◆ Page excerpt ◆
_ _ _ _ _ _ _

The law prohibits the employment of children, but the Government has not adopted a comprehensive policy to combat child labor. The Labor Law specifies that, with a few strictly-supervised exceptions, "no employing unit shall be allowed to recruit juveniles under the age of 16," 2 years older than the ILO standard age of 14 years for developing countries. The Labor Law specifies administrative review, fines, and revocation of business licenses of those businesses that illegally hire minors. The law also stipulates that parents or guardians should provide for children's subsistence. Laborers between the ages of 16 and 18 are referred to as "juvenile workers" and are prohibited from engaging in certain forms of physical work, including labor in mines.

 

The Government maintains, and it is generally believed, that the country does not have a widespread child labor problem. In October the Government convened an interagency commission to study the question of child labor. This and the fact that the commission's formation and mandate were publicly announced represented an apparent shift from the Government's previous reluctance to publicly discuss child labor or to engage in officially acknowledged study of the phenomenon. The commission's findings were not available by year's end and it was unclear whether the Government would release them publicly.

_ _ _ _ _ _ _

◆ Supplied data ◆
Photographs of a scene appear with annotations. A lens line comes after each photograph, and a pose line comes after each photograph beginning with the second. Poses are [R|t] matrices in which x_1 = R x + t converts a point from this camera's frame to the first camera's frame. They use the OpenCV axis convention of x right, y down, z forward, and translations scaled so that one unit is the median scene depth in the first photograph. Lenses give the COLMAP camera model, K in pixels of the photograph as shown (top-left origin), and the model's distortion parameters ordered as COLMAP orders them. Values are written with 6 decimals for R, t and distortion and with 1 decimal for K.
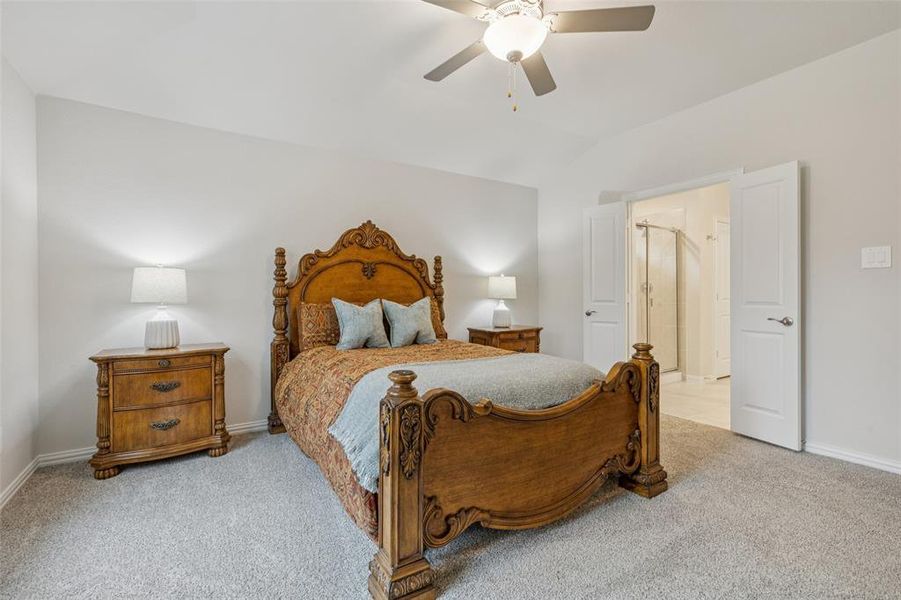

_ _ _ _ _ _ _

◆ Questions on the material ◆
**a)** Translate this sentence from the child labor excerpt into Spanish: "In October the Government convened an interagency commission to study the question of child labor."
**b)** Output the stretch of the child labor excerpt from "The law prohibits" through "labor in mines.".
Work only from the child labor excerpt, not the material.

◆ Task responses ◆
**a)** En octubre, el Gobierno convocó una comisión interinstitucional para estudiar la cuestión del trabajo infantil.

**b)**
The law prohibits the employment of children, but the Government has not adopted a comprehensive policy to combat child labor. The Labor Law specifies that, with a few strictly-supervised exceptions, "no employing unit shall be allowed to recruit juveniles under the age of 16," 2 years older than the ILO standard age of 14 years for developing countries. The Labor Law specifies administrative review, fines, and revocation of business licenses of those businesses that illegally hire minors. The law also stipulates that parents or guardians should provide for children's subsistence. Laborers between the ages of 16 and 18 are referred to as "juvenile workers" and are prohibited from engaging in certain forms of physical work, including labor in mines.